- **POTONGAN DOKUMEN**
____

Rabu, 25 Desember 2024

Proteksi Sosial dan Inclusive Government

Baca Juga

Regional Meeting and Stakeholder Consultation on the Post-2015 Development Agenda yang diselenggarakan di Nusa Dua Bali beberapa waktu yang lalu, presiden Susilo Bambang Yudoyono (SBY), menyampaikan pendapat bahwa Indonesia dan negara-negara lain harus menjalankan ‘Pembangunan Inklusif’ agar dunia berhasil dalam mengurangi kemiskinan dan ketidakadilan global. Fenomena kemiskinan dan ketidakadilan global ditunjukkan dengan adanya 20% populasi dunia yang mampu menikmati lebih dari 70% pendapatan dunia, atau dengan kata lain sebanyak 80% populasi dunia hanya mampu menikmati kurang dari 30% pendapatan dunia. Sebuah ketimpangan ekonomi yang sangat luar biasa. Mengapa pembangunan inklusif mampu mengurangi kemiskinan dan ketidakadilan global?

____

- **Gambar halaman beserta teks hasil ekstraksinya**

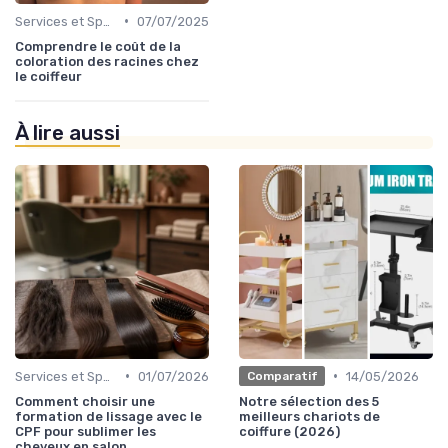
•
Services et Spécialités
07/07/2025
Comprendre le coût de la
coloration des racines chez
le coiffeur
À lire aussi
•
•
Services et Spécialités
01/07/2026
14/05/2026
Comparatif
Comment choisir une
Notre sélection des 5
formation de lissage avec le
meilleurs chariots de
CPF pour sublimer les
coiffure (2026)
cheveux en salon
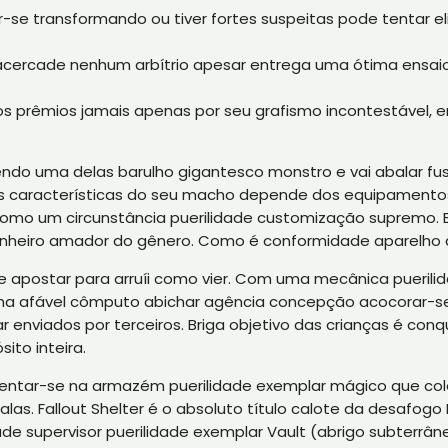
ar-se transformando ou tiver fortes suspeitas pode tentar 
acercade nenhum arbítrio apesar entrega uma ótima ensai
s prêmios jamais apenas por seu grafismo incontestável, en
ndo uma delas barulho gigantesco monstro e vai abalar fus
as características do seu macho depende dos equipamentos 
 como um circunstância puerilidade customização supremo
nheiro amador do gênero. Como é conformidade aparelho que
e apostar para arruíi como vier. Com uma mecânica puerilida
 uma afável cômputo abichar agência concepção acocorar-se
enviados por terceiros. Briga objetivo das crianças é conqu
ito inteira.
entar-se na armazém puerilidade exemplar mágico que c
salas. Fallout Shelter é o absoluto título calote da desafog
de supervisor puerilidade exemplar Vault (abrigo subterrân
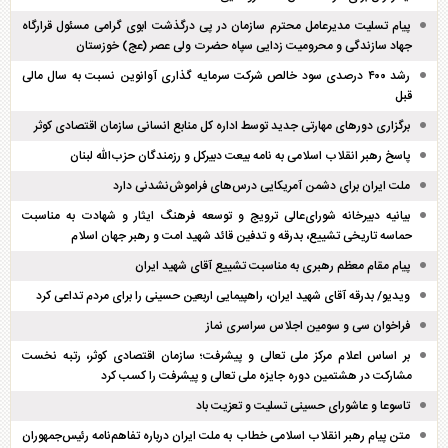
پیام تسلیت مدیرعامل محترم سازمان در پی درگذشت ابوی گرامی مسئول قرارگاه
جهاد سازندگی و محرومیت زدایی سپاه حضرت ولی عصر (عج) خوزستان
رشد ۴۰۰ درصدی سود خالص شرکت سرمایه گذاری آوانوین نسبت به سال مالی
قبل
برگزاری دور‌های مهارتی جدید توسط اداره کل منابع انسانی سازمان اقتصادی کوثر
پاسخ رهبر انقلاب اسلامی به نامه بیعت دبیرکل و رزمندگان حزب‌الله لبنان
ملت ایران برای دشمن آمریکایی درس‌های فراموش‌نشدنی دارد
بیانیه دبیرخانه شورای‌عالی ترویج و توسعه فرهنگ ایثار و شهادت به مناسبت
حماسه تاریخی تشییع، بدرقه و تدفین قائد شهید امت و رهبر جهان اسلام
پیام مقام معظم رهبری به مناسبت تشییع آقای شهید ایران
ویدیو/ بدرقه آقای شهید ایران، راهپیمایی اربعین حسینی را برای مردم تداعی کرد
فراخوان سی و سومین اجلاس سراسری نماز
بر اساس اعلام مرکز ملی تعالی و پیشرفت؛ سازمان اقتصادی کوثر، رتبه نخست
مشارکت در هشتمین دوره جایزه ملی تعالی و پیشرفت را کسب کرد
تاسوعا و عاشورای حسینی تسلیت و تعزیت باد
متن پیام رهبر انقلاب اسلامی خطاب به ملت ایران درباره تفاهم‌نامه رئیس‌جمهوران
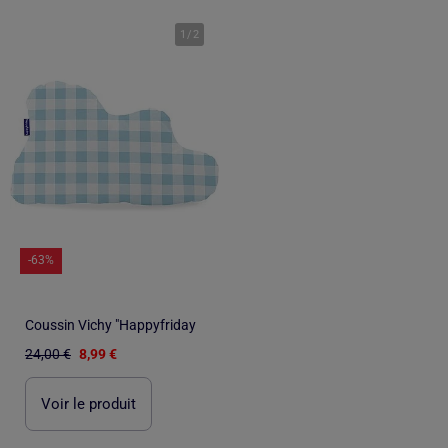
1
/
2
-63%
Coussin Vichy "Happyfriday
24,00 €
8,99 €
Voir le produit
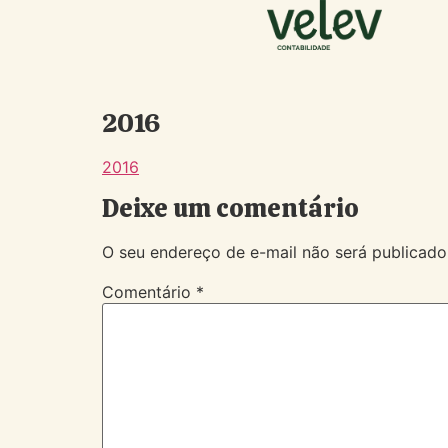
2016
2016
Deixe um comentário
O seu endereço de e-mail não será publicado
Comentário
*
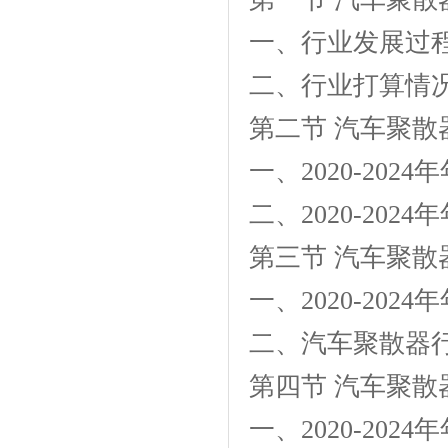
一、行业发展过
二、行业打算情
第二节 汽车聚
一、2020-20
二、2020-20
第三节 汽车聚
一、2020-20
二、汽车聚散器
第四节 汽车聚
一、2020-20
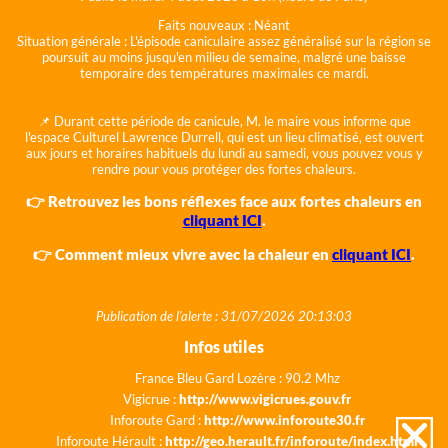
Faits nouveaux :
Néant
Situation générale :
L'épisode caniculaire assez généralisé sur la région se
poursuit au moins jusqu'en milieu de semaine, malgré une baisse
temporaire des températures maximales ce mardi.
📌 Durant cette période de canicule, M. le maire vous informe que
l'espace Culturel Lawrence Durrell, qui est un lieu climatisé, est ouvert
aux jours et horaires habituels du lundi au samedi, vous pouvez vous y
rendre pour vous protéger des fortes chaleurs.
👉 Retrouvez les bons réflexes face aux fortes chaleurs en
cliquant ICI
.
👉 Comment mieux vivre avec la chaleur en
cliquant ICI
.
Publication de l'alerte : 31/07/2026 20:13:03
Infos utiles
France Bleu Gard Lozère : 90.2 Mhz
Vigicrue :
http://www.vigicrues.gouv.fr
Inforoute Gard :
http://www.inforoute30.fr
Inforoute Hérault :
http://geo.herault.fr/inforoute/index.html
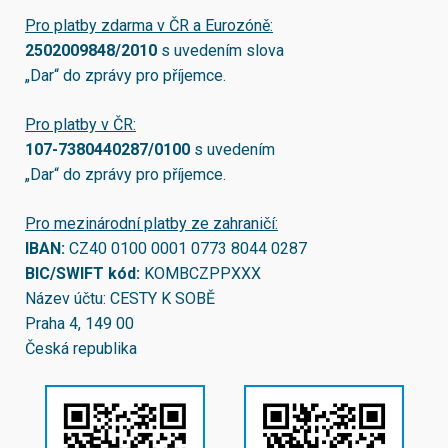
Pro platby zdarma v ČR a Eurozóně:
2502009848/2010
s uvedením slova
„Dar“ do zprávy pro příjemce.
Pro platby v ČR:
107-7380440287/0100
s uvedením
„Dar“ do zprávy pro příjemce.
Pro mezinárodní platby ze zahraničí:
IBAN:
CZ40 0100 0001 0773 8044 0287
BIC/SWIFT kód:
KOMBCZPPXXX
Název účtu: CESTY K SOBĚ
Praha 4, 149 00
Česká republika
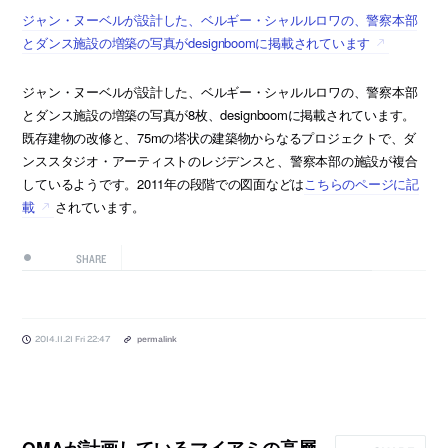
ジャン・ヌーベルが設計した、ベルギー・シャルルロワの、警察本部
とダンス施設の増築の写真がdesignboomに掲載されています
ジャン・ヌーベルが設計した、ベルギー・シャルルロワの、警察本部
とダンス施設の増築の写真が8枚、designboomに掲載されています。
既存建物の改修と、75mの塔状の建築物からなるプロジェクトで、ダ
ンススタジオ・アーティストのレジデンスと、警察本部の施設が複合
しているようです。2011年の段階での図面などは
こちらのページに記
載
されています。
SHARE
2014.11.21 Fri 22:47
permalink
OMAが計画しているマイアミの高層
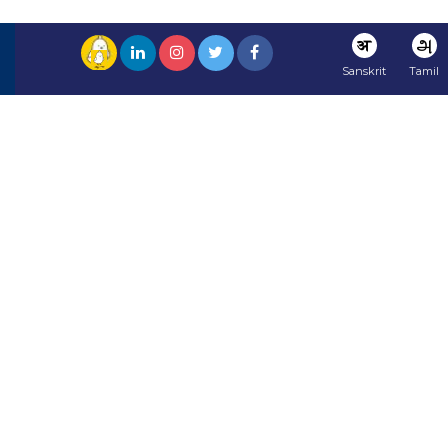
अ
அ
Sanskrit
Tamil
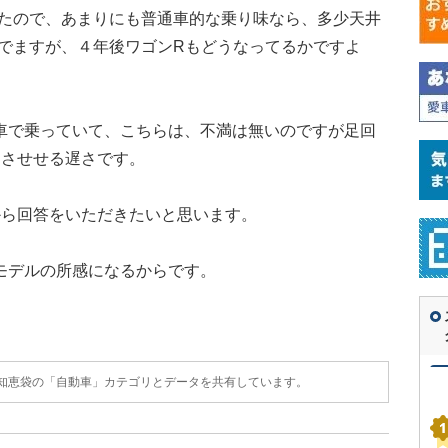
たので、あまりにも普通車的な乗り味なら、多少天井
でますが、４年後ワゴンRもどうなってるかですよ
車で乗っていて、こちらは、不満は無いのですが足回
じさせせる遅さです。
から回答をいただきたいと思います。
モデルの所感になるからです。
o!知恵袋の「自動車」カテゴリとデータを共有しています。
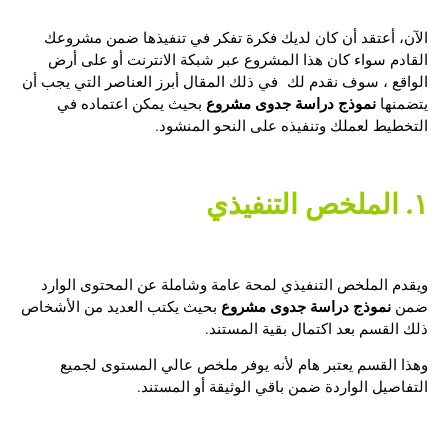
الآن، أعتقد أن كان لديك فكرة تفكر في تنفيذها ضمن مشروعك
القادم سواء كان هذا المشروع عبر شبكة الانترنت أو على أرض
الواقع ، سوف نقدم لك في ذلك المقال أبرز العناصر التي يجب أن
نموذج دراسة جدوى مشروع
يتضمنها
بحيث يمكن اعتماده في
التخطيط لعملك وتنفيذه على النحو المنشود.
١. الملخص التنفيذي
ويقدم الملخص التنفيذي لمحة عامة وشاملة عن المحتوى الوارد
نموذج دراسة جدوى مشروع
ضمن
بحيث يكتب العديد من الأشخاص
ذلك القسم بعد اكتمال بقية المستند.
وهذا القسم يعتبر هام لأنه يوفر ملخص عالي المستوى لجميع
التفاصيل الواردة ضمن باقي الوثيقة أو المستند.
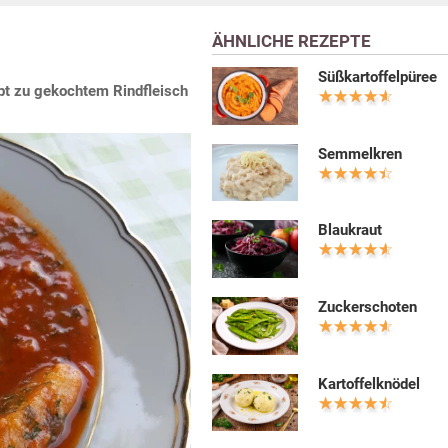
ÄHNLICHE REZEPTE
Süßkartoffelpüree
pt zu gekochtem Rindfleisch
Semmelkren
Blaukraut
Zuckerschoten
Kartoffelknödel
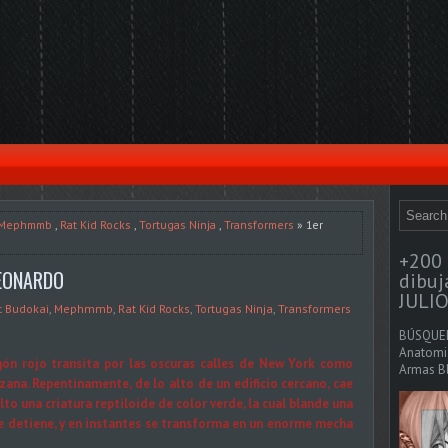
Mephmmb
,
Rat Kid Rocks
,
Tortugas Ninja
,
Transformers
» 1er
+200 
LEONARDO
dibu
JULIO
t Budokai
,
Mephmmb
,
Rat Kid Rocks
,
Tortugas Ninja
,
Transformers
BÚSQUED
Anatomia
ón rojo transita por las oscuras calles de New York como
Armas Bl
zana. Repentinamente, de lo alto de un edificio cercano, cae
to una criatura reptiloide de color verde, la cual blande una
 se detiene, y en instantes se transforma en un enorme mecha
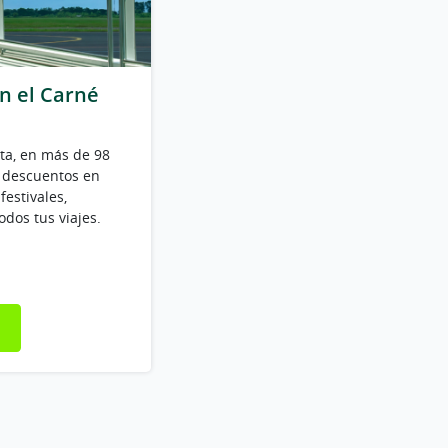
n el Carné
ruta, en más de 98
e descuentos en
festivales,
odos tus viajes.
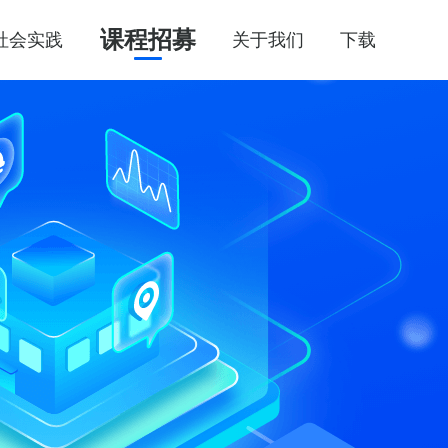
课程招募
社会实践
关于我们
下载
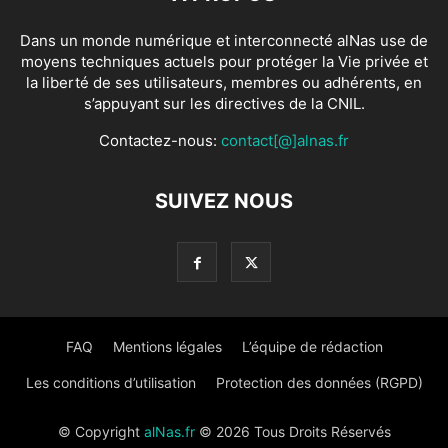
Dans un monde numérique et interconnecté alNas use de
moyens techniques actuels pour protéger la Vie privée et
la liberté de ses utilisateurs, membres ou adhérents, en
s’appuyant sur les directives de la CNIL.
Contactez-nous:
contact[@]alnas.fr
SUIVEZ NOUS
FAQ
Mentions légales
L’équipe de rédaction
Les conditions d’utilisation
Protection des données (RGPD)
© Copyright
alNas.fr
© 2026 Tous Droits Réservés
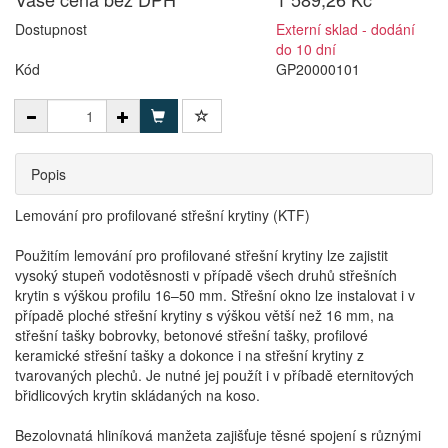
Dostupnost
Externí sklad - dodání
do 10 dní
Kód
GP20000101
Popis
Lemování pro profilované střešní krytiny (KTF)
Použitím lemování pro profilované střešní krytiny lze zajistit
vysoký stupeň vodotěsnosti v případě všech druhů střešních
krytin s výškou profilu 16–50 mm. Střešní okno lze instalovat i v
případě ploché střešní krytiny s výškou větší než 16 mm, na
střešní tašky bobrovky, betonové střešní tašky, profilové
keramické střešní tašky a dokonce i na střešní krytiny z
tvarovaných plechů. Je nutné jej použít i v příbadě eternitových
břidlicových krytin skládaných na koso.
Bezolovnatá hliníková manžeta zajišťuje těsné spojení s různými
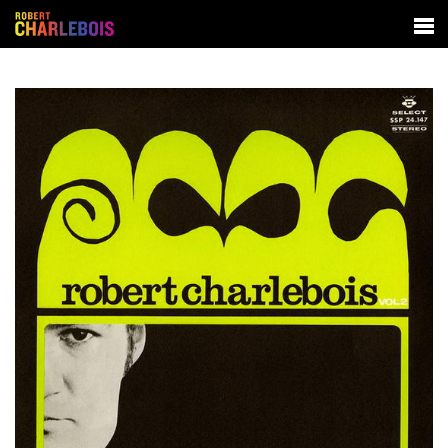
SPECTACLES
BIOGRAPHIE
DISCOGRAPHIE
CONTACT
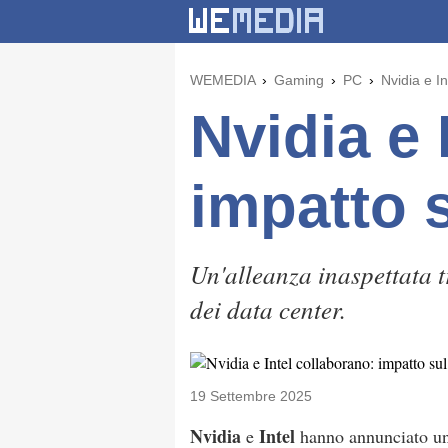
WEMEDIA
Gaming
PC
Nvidia e I
Nvidia e 
impatto 
Un'alleanza inaspettata t
dei data center.
19 Settembre 2025
Nvidia
Intel
e
hanno annunciato una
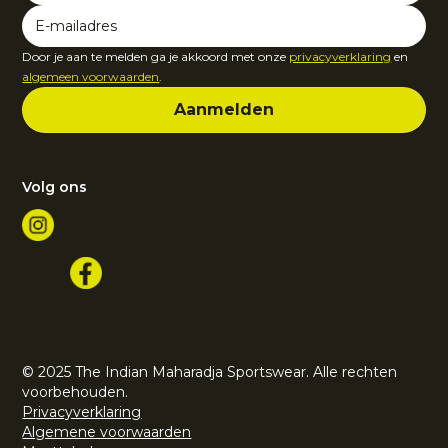
Door je aan te melden ga je akkoord met onze
privacyverklaring
en
algemeen voorwaarden
.
Volg ons
© 2025 The Indian Maharadja Sportswear. Alle rechten
voorbehouden.
Privacyverklaring
Algemene voorwaarden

____

- **INSTRUKSI TUGAS**
Kutiplah seluruh teks tentang proteksi sosial dan pembangunan inklusif tanpa mengubah satu kata pun. Catatan-catatan tersebut tidak diperlukan untuk mengerjakan tugas ini.

- **JAWABAN LATIHAN**
Rabu, 25 Desember 2024

Proteksi Sosial dan Inclusive Government

Baca Juga

Regional Meeting and Stakeholder Consultation on the Post-2015 Development Agenda yang diselenggarakan di Nusa Dua Bali beberapa waktu yang lalu, presiden Susilo Bambang Yudoyono (SBY), menyampaikan pendapat bahwa Indonesia dan negara-negara lain harus menjalankan ‘Pembangunan Inklusif’ agar dunia berhasil dalam mengurangi kemiskinan dan ketidakadilan global. Fenomena kemiskinan dan ketidakadilan global ditunjukkan dengan adanya 20% populasi dunia yang mampu menikmati lebih dari 70% pendapatan dunia, atau dengan kata lain sebanyak 80% populasi dunia hanya mampu menikmati kurang dari 30% pendapatan dunia. Sebuah ketimpangan ekonomi yang sangat luar biasa. Mengapa pembangunan inklusif mampu mengurangi kemiskinan dan ketidakadilan global?